This CLE webinar prepared commercial finance counsel to anticipate potential pitfalls and to draft provisions in intercreditor agreements that protect mezzanine lenders.
Counsel to mezzanine lenders should negotiate and include critical provisions in intercreditor agreements as early as possible when in a position of increased leverage with senior lenders. Key terms and conditions will provide mezzanine lenders with protection and minimize subsequent disputes.
Items to incorporate in the agreement include those to preserve rights in bankruptcy, maintain rights in the event of foreclosure and sale of collateral, preserve subrogation rights, limit payment blockages and standstill periods, and limit the senior lender’s right to amend loan documents.
This authoritative panel of commercial finance practitioners discussed the key issues for mezzanine lenders to consider when negotiating intercreditor agreements. The panel outlined drafting techniques to address these issues and minimize disputes between lenders.
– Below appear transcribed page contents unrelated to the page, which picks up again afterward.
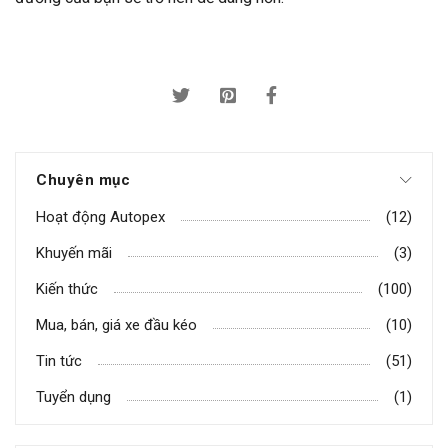
Chuyên mục
Hoạt động Autopex
(12)
Khuyến mãi
(3)
Kiến thức
(100)
Mua, bán, giá xe đầu kéo
(10)
Tin tức
(51)
Tuyển dụng
(1)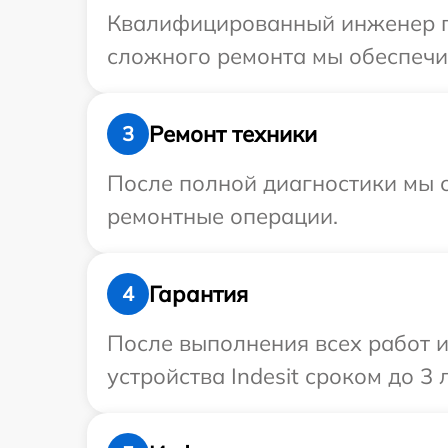
Квалифицированный инженер при
сложного ремонта мы обеспечим
Ремонт техники
3
После полной диагностики мы с
ремонтные операции.
Гарантия
4
После выполнения всех работ 
устройства Indesit сроком до 3 л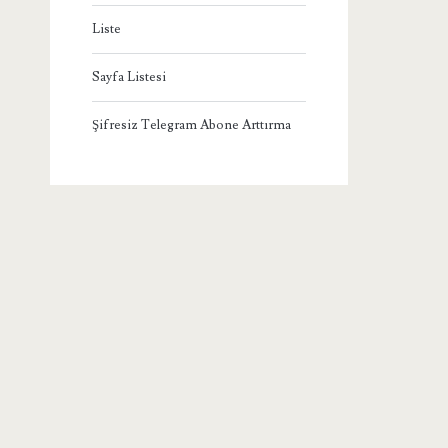
Liste
Sayfa Listesi
Şifresiz Telegram Abone Arttırma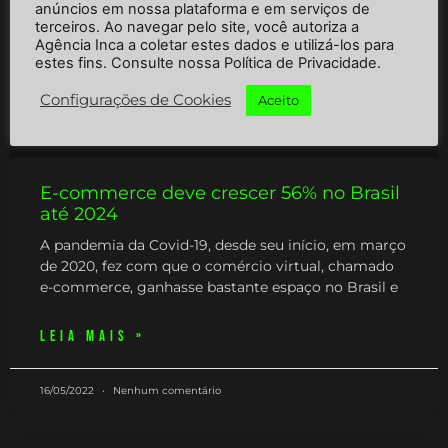
anúncios em nossa plataforma e em serviços de
terceiros. Ao navegar pelo site, você autoriza a
Agência Inca a coletar estes dados e utilizá-los para
estes fins. Consulte nossa Política de Privacidade.
Configurações de Cookies
Aceito
E-commerce deve crescer 56% no Brasil
até 2024
A pandemia da Covid-19, desde seu início, em março
de 2020, fez com que o comércio virtual, chamado
e-commerce, ganhasse bastante espaço no Brasil e
LEIA MAIS »
16/05/2022
Nenhum comentário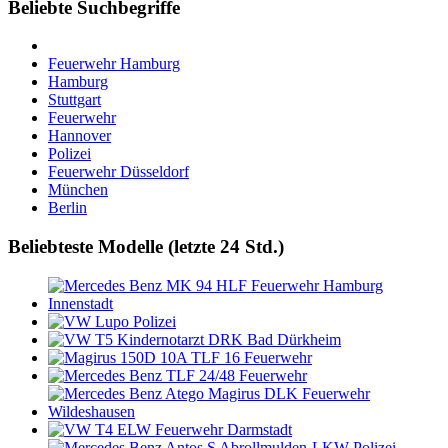
Beliebte Suchbegriffe
Feuerwehr Hamburg
Hamburg
Stuttgart
Feuerwehr
Hannover
Polizei
Feuerwehr Düsseldorf
München
Berlin
Beliebteste Modelle (letzte 24 Std.)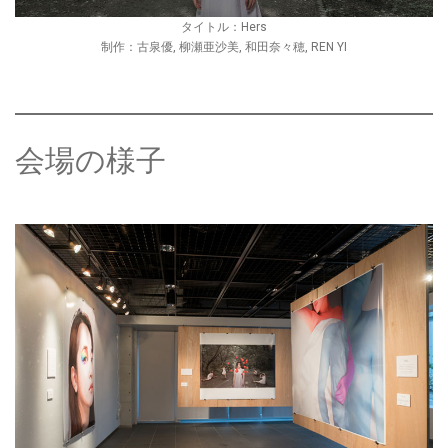
タイトル：Hers
制作：古泉優, 柳瀬亜沙美, 和田奈々穂, REN YI
会場の様子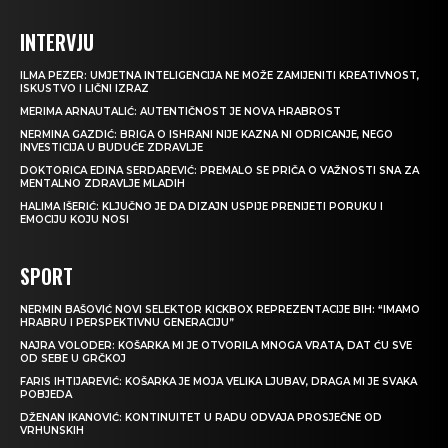
INTERVJU
ILMA PEZER: UMJETNA INTELIGENCIJA NE MOŽE ZAMIJENITI KREATIVNOST,
ISKUSTVO I LIČNI IZRAZ
MERIMA ARNAUTALIĆ: AUTENTIČNOST JE NOVA HRABROST
NERMINA GAZDIĆ: BRIGA O ISHRANI NIJE KAZNA NI ODRICANJE, NEGO
INVESTICIJA U BUDUĆE ZDRAVLJE
DOKTORICA EDINA SERDAREVIĆ: PREMALO SE PRIČA O VAŽNOSTI SNA ZA
MENTALNO ZDRAVLJE MLADIH
HALIMA IŠERIĆ: KLJUČNO JE DA DIZAJN USPIJE PRENIJETI PORUKU I
EMOCIJU KOJU NOSI
SPORT
NERMIN BAŠOVIĆ NOVI SELEKTOR KICKBOX REPREZENTACIJE BIH: “IMAMO
HRABRU I PERSPEKTIVNU GENERACIJU”
NAJRA VOLODER: KOŠARKA MI JE OTVORILA MNOGA VRATA, DAT ĆU SVE
OD SEBE U GRČKOJ
FARIS IHTIJAREVIĆ: KOŠARKA JE MOJA VELIKA LJUBAV, DRAGA MI JE SVAKA
POBJEDA
DŽENAN IKANOVIĆ: KONTINUITET U RADU ODVAJA PROSJEČNE OD
VRHUNSKIH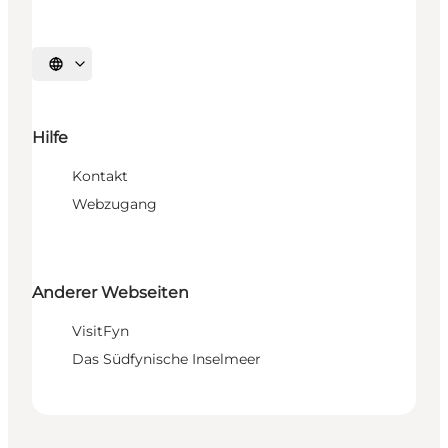
Sprache auswählen
Hilfe
Kontakt
Webzugang
Anderer Webseiten
VisitFyn
Das Südfynische Inselmeer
- Negotiating and drafting the intercreditor agreement
- Critical provisions
- Pitfalls to avoid
- Common problems
The panel reviewed these and other key questions:
- What terms should be included in the intercreditor agreement to protect the mezzanine lender in the event of bankruptcy or foreclosure and sale of collateral?
- How can the mezzanine lender preserve subrogation rights?
- What provisions should be included to limit payment blockages and standstill periods?